Investigators have identified genomic alterations that appear to be associated with prognosis in men with metastatic castration-sensitive prostate cancer (mCSPC).
A study of 424 patients with mCSPC treated at a tertiary care center revealed that alterations in the androgen receptor (AR), TP53, cell-cycle, MYC oncogenic signaling pathways occur more commonly in tumors with worse overall survival and decreased time to castration-resistant disease, whereas alterations in the SPOP and MNT pathways occur more frequently in tumors with a better prognosis, according to findings published in Clinical Cancer Research.
“The genomics of metastatic castration-sensitive prostate cancer have not been well characterized in the literature, but it is now clear that upfront treatment intensification with taxanes or next-generation AR-directed therapies offer benefit in the overall patient population,” said the study’s co-senior author Wassim Abida, MD, a medical oncologist at Memorial Sloan Kettering Cancer Center in New York. “The question remains whether treatment selection or targeted therapies can be employed based on genomic characteristics.”
The association between alterations in cell-cycle genes and TP53 and MYC pathway genes and worse outcomes “may pave the way for targeted therapy in these higher-risk groups,” Dr Abida said.
The study compared genomic alterations according to clinical phenotypes: high- vs low-volume disease and de novo vs metastatic recurrence. Of the 424 patients in the study, 213 men (50%) had high-volume disease (4 or more bone metastases or visceral metastases) and 211 (50%) had low-volume disease; 65% had de novo metastases and 35% had metastatic recurrence. At the time of sample collection, patients had a median age of 66 years. The investigators conducted gene sequencing from May 2015 to September 2018.
High- vs low-volume disease
In adjusted analyses, men with higher-volume disease had significant 1.8- and 3.7-fold increased risks of castration-resistant disease and death, respectively, compared with men who had low-volume disease.
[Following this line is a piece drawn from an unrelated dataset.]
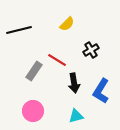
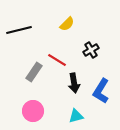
gray rectangle: moved 1 px down
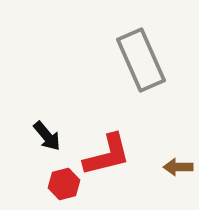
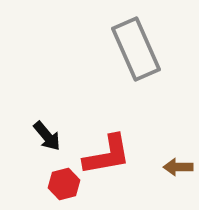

Tumor specimens from men with high-volume disease had more copy number alterations.
Among men with high-volume disease, the highest-ranking pathways were the NOTCH, cell-cycle, and epigenetic modifiers pathways.
Although the prevalence of CDK12 alterations differed between patients with de novo metastatic and those with metastatic recurrences, the groups had similar prognoses. “I was actually surprised there were not more dramatic genomic differences between de novo and relapsed disease,” said study co-senior author Philip Kantoff, MD, a medical oncologist and Chair of the Department of Medicine at Memorial Sloan Kettering Cancer Center in New York.
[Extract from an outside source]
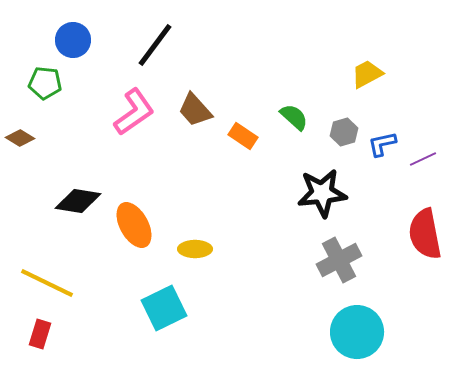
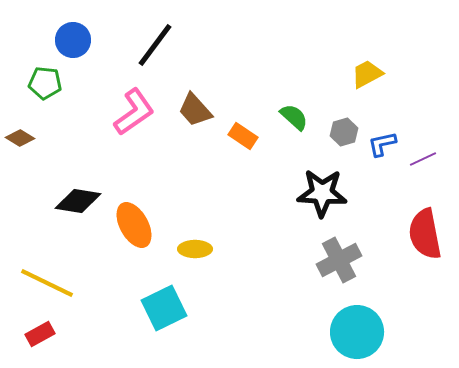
black star: rotated 9 degrees clockwise
red rectangle: rotated 44 degrees clockwise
After adjusting for disease volume and other genomic pathways, the researchers found that the rates of castration resistance differed by 1.5-fold and up to 5-fold according to alterations in the AR, SPOP (inverse), TP53, cell-cycle, WNT (inverse), and MYC pathways. Overall survival (OS) rates varied from 2- to 4-fold according to alterations in the AR, SPOP (inverse), WNT (inverse), and cell-cycle pathways. PI3K pathway alterations were not associated with prognosis.
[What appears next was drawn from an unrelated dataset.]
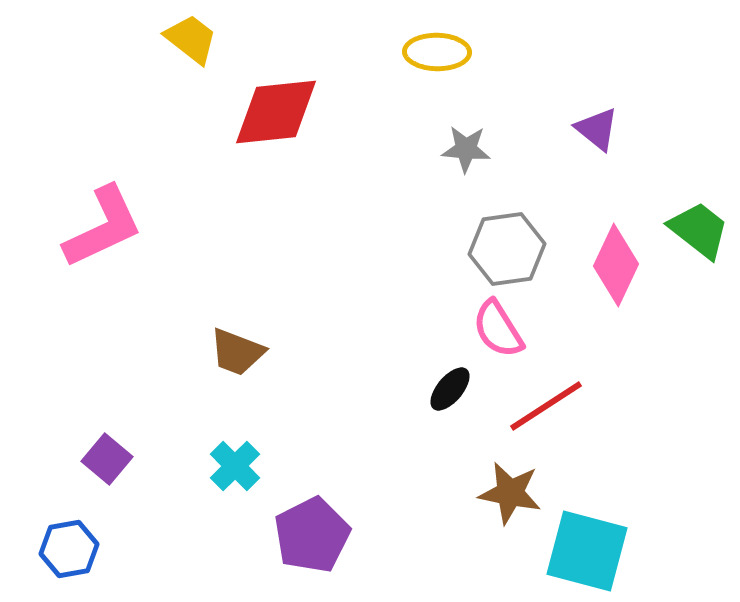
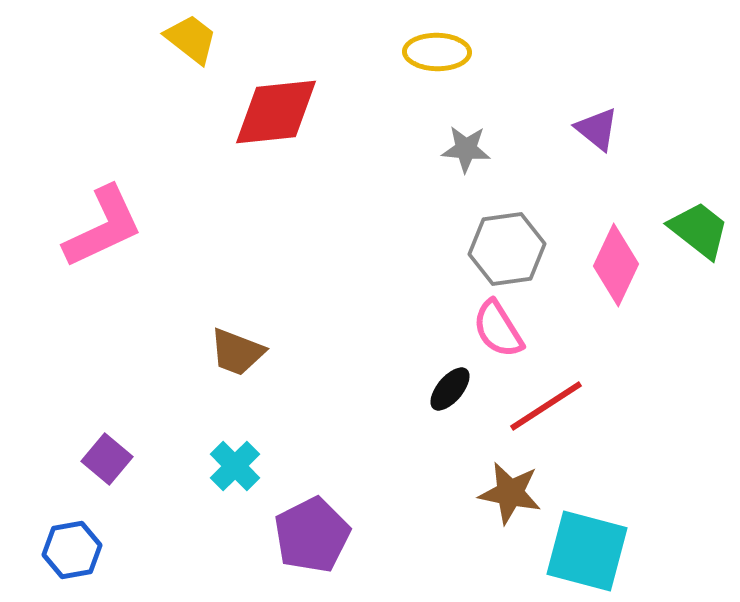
blue hexagon: moved 3 px right, 1 px down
Docetaxel and next-generation AR axis-directed therapies have been shown to prolong OS, but it remains uncertain which patients benefit the most from intensified therapies. “We did not find any obvious genomic reason to explain the differences in docetaxel sensitivity between high- and low-volume disease,” Dr Kantoff said.
The authors pointed out that genomic landscape studies of tumor DNA profiling in prostate cancer in general have excluded metastatic castration-sensitive tumors. Instead, most studies have focus on localized disease or metastatic castration-resistant disease.
Dr Abida and his colleagues acknowledged that their study has inherent biases because it was hospital based and enrolled patients at an academic referral center.